Authors: Noah Andre Trudeau
The encounter of the day was turned in by a detail from the 150th New York, which was ordered toward the Savannah River by its brigade commander, who was hoping for a good haul to replenish depleted supplies. What happened instead was a land-river action, whose only eyewitness account was the brief unpublished report filed by the officer in charge, Captain Henry A. Gildersleeve:
Camp 150th NYV
Dec 11th 1864Colonel
I have the honor to report that while foraging yesterday with my company, which numbers forty-two muskets, we discovered a steamboat, making her way up the Savannah river, and captured her with her officers and crew, eleven in number. Col. Clinch (said to be a bearer of dispatches to General Beauregard) and orderly were also taken from the vessel.
She proved to be the Rebel dispatch boat “Ida”—a sidewheel steamer about one hundred and twenty feet in length.

* _What you should do_
According to the excerpt on the steamboat capture, how many muskets did Captain Gildersleeve's company number?

* _Extracted data_
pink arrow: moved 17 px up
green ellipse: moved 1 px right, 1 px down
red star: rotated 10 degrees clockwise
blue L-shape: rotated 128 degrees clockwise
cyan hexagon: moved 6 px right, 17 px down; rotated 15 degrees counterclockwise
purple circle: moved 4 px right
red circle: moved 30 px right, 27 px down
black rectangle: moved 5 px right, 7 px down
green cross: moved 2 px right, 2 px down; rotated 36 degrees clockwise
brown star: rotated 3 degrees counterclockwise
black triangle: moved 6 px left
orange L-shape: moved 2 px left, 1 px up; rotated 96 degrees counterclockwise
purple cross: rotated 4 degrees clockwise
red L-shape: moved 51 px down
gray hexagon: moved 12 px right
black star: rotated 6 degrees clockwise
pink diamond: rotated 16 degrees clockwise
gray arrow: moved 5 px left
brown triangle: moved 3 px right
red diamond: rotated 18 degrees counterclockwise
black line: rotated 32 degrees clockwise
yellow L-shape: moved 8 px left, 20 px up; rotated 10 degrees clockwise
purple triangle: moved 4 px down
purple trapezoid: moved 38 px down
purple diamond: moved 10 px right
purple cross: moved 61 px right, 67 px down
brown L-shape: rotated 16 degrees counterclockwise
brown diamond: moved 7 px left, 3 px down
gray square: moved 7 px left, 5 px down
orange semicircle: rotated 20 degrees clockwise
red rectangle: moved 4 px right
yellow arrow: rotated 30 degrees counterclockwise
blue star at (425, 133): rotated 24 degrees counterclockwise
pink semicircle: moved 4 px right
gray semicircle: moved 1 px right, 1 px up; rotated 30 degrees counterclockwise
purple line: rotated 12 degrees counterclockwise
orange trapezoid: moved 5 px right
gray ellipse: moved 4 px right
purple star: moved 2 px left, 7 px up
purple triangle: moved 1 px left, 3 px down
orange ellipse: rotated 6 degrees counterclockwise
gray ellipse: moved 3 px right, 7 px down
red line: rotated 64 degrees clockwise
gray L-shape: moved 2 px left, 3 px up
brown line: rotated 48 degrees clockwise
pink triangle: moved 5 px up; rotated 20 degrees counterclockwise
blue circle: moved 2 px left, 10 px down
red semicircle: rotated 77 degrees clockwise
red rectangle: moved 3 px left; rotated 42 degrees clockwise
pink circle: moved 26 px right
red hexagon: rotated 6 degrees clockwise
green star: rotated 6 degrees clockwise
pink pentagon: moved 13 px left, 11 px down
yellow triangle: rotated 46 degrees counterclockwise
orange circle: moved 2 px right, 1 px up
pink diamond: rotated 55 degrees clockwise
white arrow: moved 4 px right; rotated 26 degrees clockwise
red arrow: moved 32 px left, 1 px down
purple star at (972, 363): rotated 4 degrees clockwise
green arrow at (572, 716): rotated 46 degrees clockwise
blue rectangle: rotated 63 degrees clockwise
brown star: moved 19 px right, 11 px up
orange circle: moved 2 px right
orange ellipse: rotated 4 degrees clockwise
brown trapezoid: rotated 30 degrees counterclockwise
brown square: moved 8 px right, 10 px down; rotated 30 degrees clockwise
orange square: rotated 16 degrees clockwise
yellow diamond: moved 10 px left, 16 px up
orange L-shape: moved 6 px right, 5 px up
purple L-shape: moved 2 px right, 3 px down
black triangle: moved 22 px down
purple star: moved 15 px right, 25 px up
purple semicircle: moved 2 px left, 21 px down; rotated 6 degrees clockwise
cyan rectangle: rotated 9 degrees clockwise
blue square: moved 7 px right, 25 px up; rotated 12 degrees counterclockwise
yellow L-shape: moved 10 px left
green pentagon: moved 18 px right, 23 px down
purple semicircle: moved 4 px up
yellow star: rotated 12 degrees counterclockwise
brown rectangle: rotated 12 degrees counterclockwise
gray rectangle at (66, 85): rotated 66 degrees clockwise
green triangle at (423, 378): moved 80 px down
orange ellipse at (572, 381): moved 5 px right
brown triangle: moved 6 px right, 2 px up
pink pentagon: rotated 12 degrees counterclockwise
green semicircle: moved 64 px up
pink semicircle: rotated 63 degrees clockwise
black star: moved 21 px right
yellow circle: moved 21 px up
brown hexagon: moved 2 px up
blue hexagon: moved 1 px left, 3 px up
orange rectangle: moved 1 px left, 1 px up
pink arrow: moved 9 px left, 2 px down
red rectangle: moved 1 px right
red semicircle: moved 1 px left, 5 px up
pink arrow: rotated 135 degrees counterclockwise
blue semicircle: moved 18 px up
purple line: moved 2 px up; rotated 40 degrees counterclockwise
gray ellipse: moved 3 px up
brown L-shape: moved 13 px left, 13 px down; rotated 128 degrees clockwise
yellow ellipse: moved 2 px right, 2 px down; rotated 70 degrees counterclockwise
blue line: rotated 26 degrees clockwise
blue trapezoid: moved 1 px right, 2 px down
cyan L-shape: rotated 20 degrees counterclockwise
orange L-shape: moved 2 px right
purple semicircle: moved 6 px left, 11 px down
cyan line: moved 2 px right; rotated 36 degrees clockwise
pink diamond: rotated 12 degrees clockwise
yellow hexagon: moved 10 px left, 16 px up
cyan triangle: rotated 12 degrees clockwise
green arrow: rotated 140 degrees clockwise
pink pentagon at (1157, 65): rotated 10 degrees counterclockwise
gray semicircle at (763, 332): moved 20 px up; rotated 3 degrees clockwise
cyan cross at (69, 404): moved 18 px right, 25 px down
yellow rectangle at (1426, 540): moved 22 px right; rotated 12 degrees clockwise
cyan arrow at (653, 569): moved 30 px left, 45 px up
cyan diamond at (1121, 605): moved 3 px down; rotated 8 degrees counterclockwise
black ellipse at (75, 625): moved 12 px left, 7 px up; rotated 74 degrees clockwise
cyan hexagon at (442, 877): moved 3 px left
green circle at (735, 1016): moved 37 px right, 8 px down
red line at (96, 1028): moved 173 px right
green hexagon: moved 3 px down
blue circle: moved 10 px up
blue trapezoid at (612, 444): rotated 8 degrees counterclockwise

* _Result of the task_
Forty-two.